I went back in the hut and studied the bottle of whisky, which was almost empty, but I didn't touch it this time. I wondered if there was any way I could see Caroline before the patrol pulled out the next morning.
Thinking of her excited me, stirred me, and I imagined that if I closed my eyes I could reach out and touch her. Caroline was real, even in my thoughts. She was all woman—she was all
women,
it seemed, in this heat-drugged desert, in this last outpost of nowhere called Larrymoor. She was Sweetbriar and another, better way of living, but most of all she was Caroline', with eager lips and willing body, and she was softness where everything else was hard, and I couldn't get her out of my mind.

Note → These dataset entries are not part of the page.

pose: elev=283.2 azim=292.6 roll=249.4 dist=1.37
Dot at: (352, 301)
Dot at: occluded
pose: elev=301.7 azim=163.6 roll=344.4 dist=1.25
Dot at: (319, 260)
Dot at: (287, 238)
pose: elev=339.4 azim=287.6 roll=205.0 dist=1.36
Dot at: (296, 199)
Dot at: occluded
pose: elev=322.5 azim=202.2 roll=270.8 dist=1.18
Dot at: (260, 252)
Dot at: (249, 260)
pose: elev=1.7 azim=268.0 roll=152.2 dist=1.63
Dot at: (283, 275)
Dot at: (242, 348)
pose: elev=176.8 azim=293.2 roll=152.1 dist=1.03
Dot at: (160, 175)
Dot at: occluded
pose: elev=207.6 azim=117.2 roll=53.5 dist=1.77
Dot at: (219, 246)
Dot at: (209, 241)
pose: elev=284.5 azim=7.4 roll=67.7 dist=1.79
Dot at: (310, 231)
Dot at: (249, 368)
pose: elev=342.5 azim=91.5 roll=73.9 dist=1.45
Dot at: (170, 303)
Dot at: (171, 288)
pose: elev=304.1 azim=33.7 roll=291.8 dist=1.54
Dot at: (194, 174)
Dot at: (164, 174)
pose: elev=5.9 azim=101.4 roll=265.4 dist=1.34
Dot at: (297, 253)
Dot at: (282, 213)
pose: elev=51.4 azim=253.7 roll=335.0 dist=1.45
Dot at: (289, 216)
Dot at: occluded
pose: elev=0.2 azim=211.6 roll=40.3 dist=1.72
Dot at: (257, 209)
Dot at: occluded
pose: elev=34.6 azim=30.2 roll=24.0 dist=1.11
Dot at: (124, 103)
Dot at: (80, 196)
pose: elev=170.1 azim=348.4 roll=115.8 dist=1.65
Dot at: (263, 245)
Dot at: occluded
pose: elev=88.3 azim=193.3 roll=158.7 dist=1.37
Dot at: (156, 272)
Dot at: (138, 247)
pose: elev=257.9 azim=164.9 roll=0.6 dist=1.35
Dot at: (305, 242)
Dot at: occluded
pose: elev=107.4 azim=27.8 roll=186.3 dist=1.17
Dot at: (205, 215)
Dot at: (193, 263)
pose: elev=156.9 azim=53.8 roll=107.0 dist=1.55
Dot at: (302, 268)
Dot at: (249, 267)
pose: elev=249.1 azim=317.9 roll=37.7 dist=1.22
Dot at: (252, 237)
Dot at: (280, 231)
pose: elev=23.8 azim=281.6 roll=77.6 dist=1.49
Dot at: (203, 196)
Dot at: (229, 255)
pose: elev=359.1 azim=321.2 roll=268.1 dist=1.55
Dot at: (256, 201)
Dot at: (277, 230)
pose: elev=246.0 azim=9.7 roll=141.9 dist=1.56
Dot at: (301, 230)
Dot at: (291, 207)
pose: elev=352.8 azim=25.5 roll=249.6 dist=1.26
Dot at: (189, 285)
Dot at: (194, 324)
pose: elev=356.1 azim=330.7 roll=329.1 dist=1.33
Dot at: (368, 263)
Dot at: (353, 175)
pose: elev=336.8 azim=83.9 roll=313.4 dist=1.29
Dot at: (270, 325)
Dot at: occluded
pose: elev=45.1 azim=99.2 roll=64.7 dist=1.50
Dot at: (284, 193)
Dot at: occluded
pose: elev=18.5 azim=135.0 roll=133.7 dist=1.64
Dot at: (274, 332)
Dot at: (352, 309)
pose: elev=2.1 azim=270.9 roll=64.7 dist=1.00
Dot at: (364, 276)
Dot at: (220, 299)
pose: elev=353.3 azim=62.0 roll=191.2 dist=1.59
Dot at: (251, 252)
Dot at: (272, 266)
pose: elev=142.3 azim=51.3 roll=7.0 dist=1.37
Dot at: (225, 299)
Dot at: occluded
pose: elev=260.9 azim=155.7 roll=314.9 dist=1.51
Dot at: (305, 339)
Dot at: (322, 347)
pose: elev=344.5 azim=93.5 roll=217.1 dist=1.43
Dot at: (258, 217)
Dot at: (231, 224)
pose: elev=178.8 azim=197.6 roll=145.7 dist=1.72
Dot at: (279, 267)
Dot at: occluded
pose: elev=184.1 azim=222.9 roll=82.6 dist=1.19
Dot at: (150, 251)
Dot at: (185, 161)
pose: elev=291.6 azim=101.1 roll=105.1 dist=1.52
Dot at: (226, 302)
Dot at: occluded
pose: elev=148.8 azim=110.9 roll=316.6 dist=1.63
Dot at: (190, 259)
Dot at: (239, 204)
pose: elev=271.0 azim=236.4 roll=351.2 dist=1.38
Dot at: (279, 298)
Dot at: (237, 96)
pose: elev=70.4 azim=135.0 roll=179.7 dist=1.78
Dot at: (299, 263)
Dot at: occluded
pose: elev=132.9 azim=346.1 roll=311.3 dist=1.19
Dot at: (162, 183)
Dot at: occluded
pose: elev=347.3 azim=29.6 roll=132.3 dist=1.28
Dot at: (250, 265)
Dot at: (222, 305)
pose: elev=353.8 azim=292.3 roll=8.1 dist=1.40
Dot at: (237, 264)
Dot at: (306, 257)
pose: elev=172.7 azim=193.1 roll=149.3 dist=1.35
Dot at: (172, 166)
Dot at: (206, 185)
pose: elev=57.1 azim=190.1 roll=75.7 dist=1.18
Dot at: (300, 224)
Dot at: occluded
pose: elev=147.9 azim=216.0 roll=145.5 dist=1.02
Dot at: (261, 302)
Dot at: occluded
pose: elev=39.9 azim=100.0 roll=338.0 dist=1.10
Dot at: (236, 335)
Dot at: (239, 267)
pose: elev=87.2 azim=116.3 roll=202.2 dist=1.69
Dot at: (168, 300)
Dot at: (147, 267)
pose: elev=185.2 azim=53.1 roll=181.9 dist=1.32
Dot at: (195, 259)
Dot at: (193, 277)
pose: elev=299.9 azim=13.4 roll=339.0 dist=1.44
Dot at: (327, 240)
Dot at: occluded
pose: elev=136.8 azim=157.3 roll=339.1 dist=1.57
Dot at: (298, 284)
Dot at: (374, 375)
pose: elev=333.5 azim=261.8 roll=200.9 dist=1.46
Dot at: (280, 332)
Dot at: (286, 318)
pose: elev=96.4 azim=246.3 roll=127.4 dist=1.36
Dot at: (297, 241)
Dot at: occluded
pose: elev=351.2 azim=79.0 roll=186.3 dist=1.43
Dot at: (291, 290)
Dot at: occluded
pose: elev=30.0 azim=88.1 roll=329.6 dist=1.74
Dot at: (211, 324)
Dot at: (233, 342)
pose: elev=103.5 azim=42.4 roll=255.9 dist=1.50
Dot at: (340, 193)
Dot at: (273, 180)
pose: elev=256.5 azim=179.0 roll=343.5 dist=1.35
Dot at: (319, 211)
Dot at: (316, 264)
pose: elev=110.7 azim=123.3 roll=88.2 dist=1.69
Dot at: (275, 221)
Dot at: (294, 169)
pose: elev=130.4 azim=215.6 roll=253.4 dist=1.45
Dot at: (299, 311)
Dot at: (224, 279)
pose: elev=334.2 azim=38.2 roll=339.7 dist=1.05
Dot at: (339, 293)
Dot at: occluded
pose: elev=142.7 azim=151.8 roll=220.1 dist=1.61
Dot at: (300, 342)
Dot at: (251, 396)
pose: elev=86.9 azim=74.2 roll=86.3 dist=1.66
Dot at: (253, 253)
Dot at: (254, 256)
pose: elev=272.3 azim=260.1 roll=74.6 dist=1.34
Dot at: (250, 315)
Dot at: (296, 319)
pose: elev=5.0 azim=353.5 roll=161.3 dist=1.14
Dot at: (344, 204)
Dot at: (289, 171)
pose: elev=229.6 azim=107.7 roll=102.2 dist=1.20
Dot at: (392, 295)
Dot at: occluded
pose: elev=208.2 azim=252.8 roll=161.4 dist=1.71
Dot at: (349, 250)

On impulse I went outside and walked up the row of huts occupied by bachelor officers, past the larger houses belonging to the married officers and their families, and finally I came to Caroline's house and there I stopped.
She was in there somewhere. I knew it. I could feel her in there, watching me, maybe. Smiling at me. Laughing at me. Heaven alone knew what Caroline would be doing. I thought if I stood there long enough she would see me and give me a sign.
“Haven't you ever seen a post commander's house before?”
The voice shook me. I snapped my head around to see Gorgan coming out of the headquarters building. He was grinning, but I had a feeling that there was something behind that grin, and I didn't know what it was.
“I just finished clearing my ammunition issue through the quartermaster,” I said. It didn't make sense, but Gorgan didn't notice. Or pretended not to notice.
“Don't forget supper tonight,” he said, walking on past, toward the stables.
I said something, turned, and walked back toward my hut. What was going on in that brain of Gorgan's? Could he look through me, the way I had a feeling he was doing, and see what was going on in my mind? Did he somehow know about me and Caroline?